Torrente
TORRENTE
French fashion house
Established: in Paris by designer Rosette Torrente-Mett, in 1969. Company History: Licensing contract for men's ready-to-wear signed with French factory, 1971; signed licensing deal with Japan, 1972; childrenswear, leather collection, luxury accessories such as neckties, scarves, glasses, jewelery, and household linens introduced; signed with La Callonec and Murier for corporate wear; sells both couture and ready-to-wear lines; signed licensing pact with Perfumer's Workshop for fragrance line, 2000. Company Address: 1, rond-point des Champs-Elysées 75008 Paris, France.
Publications
On TORRENTE:
Articles
d'Aulnay, Sophie, "Vestra Weaves Its Global Web," in DNR, 25 January 1993.
"Paris: Disco Finale," in WWD, 22 July 1994.
Singer, Natasha, "Testing the Waters in Russia: Couture's Mission to Moscow," in WWD, 4 December 1995.

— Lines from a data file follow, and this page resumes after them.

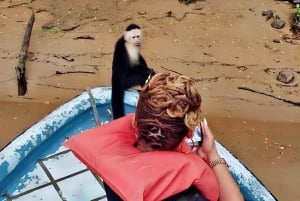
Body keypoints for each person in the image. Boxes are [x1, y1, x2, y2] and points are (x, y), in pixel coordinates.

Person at [65, 72, 244, 201]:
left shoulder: (112, 158)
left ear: (135, 122)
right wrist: (212, 154)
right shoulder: (187, 194)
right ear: (188, 133)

"News in Brief," in Cosmetics International, 25 January 2000.
Laushway, Ester, "The Haute and Mighty," in Europe, November 2000.
***Torrente is a French haute couture and ready-to-wear label. The essence of the company's style is represented by its longstanding reputation in Paris as one of the finest couture houses. Torrente couture and ready-to-wear lines are made from the most exquisite, luxurious, and individual fabrics in the world. Many of the clothes are hand-finished, which although adding to the cost of the garments, gives the customer a unique and personalized purchase.

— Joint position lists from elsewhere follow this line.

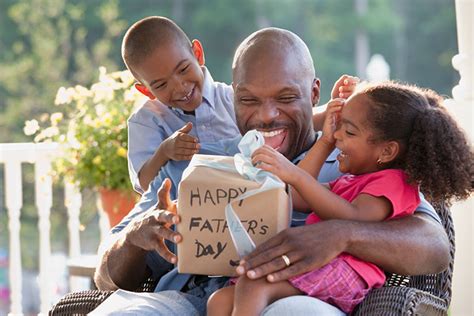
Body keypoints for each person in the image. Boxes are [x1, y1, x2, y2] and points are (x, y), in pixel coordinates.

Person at [93, 27, 451, 315]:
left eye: (284, 98)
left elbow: (434, 247)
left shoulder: (353, 164)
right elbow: (105, 277)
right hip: (186, 301)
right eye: (249, 100)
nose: (266, 116)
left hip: (294, 296)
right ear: (233, 97)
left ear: (313, 95)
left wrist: (341, 234)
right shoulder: (193, 162)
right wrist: (136, 238)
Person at [206, 82, 473, 315]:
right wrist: (325, 143)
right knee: (220, 300)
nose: (338, 137)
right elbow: (299, 196)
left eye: (350, 132)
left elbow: (354, 218)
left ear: (387, 150)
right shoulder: (351, 181)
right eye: (339, 128)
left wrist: (294, 175)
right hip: (323, 264)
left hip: (348, 271)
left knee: (254, 283)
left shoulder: (394, 183)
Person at [123, 16, 358, 193]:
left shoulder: (227, 98)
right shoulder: (149, 122)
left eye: (183, 70)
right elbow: (145, 186)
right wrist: (164, 152)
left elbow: (296, 122)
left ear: (198, 54)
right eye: (161, 84)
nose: (179, 87)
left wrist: (336, 108)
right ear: (145, 90)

Popular and influential Torrente styles have included the satin collar in an abstract floral print on a shapely, turquoise, short-skirted suit or a classic cream collar and cuffs on elegant, checked wool coat dresses and two-pieces. Unusual, stiff, gauzy silk fabrics are used on stoles, edged in bead embroidery and thrown over short, strapless bell-skirted raw silk dresses, with matching beading on the hems. Lace is another popular fabric, used mainly in eveningwear and ranging from heavily beaded and encrusted for sculpted looks, to a soft drapable lace used in short empire dresses in cream, with décolleté necklines. The drape is positioned centrally at the cleavage and secured with the palest of pink roses. The overall look is very feminine, aimed not at fashion's vanguard, but designed for a woman secure and established in her own style, whose schedule demands a quantity of individualistic, smart occasion wear.

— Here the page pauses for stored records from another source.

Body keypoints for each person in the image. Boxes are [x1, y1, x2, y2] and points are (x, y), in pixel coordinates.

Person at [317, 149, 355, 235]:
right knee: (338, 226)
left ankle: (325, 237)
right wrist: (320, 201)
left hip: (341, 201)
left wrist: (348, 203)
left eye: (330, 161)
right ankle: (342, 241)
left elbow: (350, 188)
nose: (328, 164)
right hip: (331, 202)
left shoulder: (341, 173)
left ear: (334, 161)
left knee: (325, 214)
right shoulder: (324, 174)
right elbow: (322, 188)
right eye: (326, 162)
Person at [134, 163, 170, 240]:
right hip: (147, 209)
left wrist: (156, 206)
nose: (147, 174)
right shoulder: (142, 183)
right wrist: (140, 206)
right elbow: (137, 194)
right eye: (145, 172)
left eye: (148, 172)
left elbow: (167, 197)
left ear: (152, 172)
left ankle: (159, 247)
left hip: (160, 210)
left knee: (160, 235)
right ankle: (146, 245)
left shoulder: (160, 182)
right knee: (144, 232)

The company was established by its first designer Rosette Torrente-Mett in 1969 and the upper echelons of Paris society soon recognized a formidable design talent. Torrente creations began to be seen in places like Maxim's and at the Opéra; stylish names like Claudia Cardinale and Marlene Dietrich became regular clients at the Haute Boutique. Since the 1960s the company steadily expanded. In 1971 a licensing contract for men's ready-to-wear was signed with a French factory and in the following year a lucrative deal was clinched with Japan. Childrenswear, a leather collection, and luxury accessories like neckties, scarves, glasses, jewelry, and household linens have since been introduced. The company even branched out into corporate wear, signing a licensing deal with La Callonec and Murier in France.
Madame Torrente-Mett was elected a member of the Chambre Syndicale de la Haute Couture in 1971. Her other activities in the fashion world include being founder and vice-president of the French Fashion Institute and lecturing at the Paris business school, Hautes Études Commerciales. Her fashion pedigree comes not only from her father, who was a tailor, but from working with her brother, Ted Lapidus, at his design firm before venturing out on her own.
Items from the Torrente couture range are available in hundreds of shops worldwide, while the less expensive ready-to-wear line, Miss Torrente, is found in shops throughout Europe. The firm's menswear retailed in some 500 worldwide outlets. Helping Torrente's expansion were recent forays into the burgeoning Russian market in the mid-1990s through Haute Couture Week in Moscow. "It's very important for us to come to Russia…with its extraordinary youth and energy, with its new generation besotted by fashion," Torrente-Mett told Women's Wear Daily (4 December 1995). "It's up to us to show them the best of what we have to offer…. My role is to demonstrate, to reveal to them what is beautiful and at the same time wearable."
At the turn of the century the venerable Torrente tested uncharted waters with its first fragrance, under license to Perfumer's Workshop International. The new women's scent, part of a long-term association between the perfumery and Torrente, debuted in 2001. Yet it was still Torrente's couture line that remained the anchor and essence of Torrente style—denoting quality with an international sophistication equally at home at a society wedding in the south of France or at an opera gala in Milan.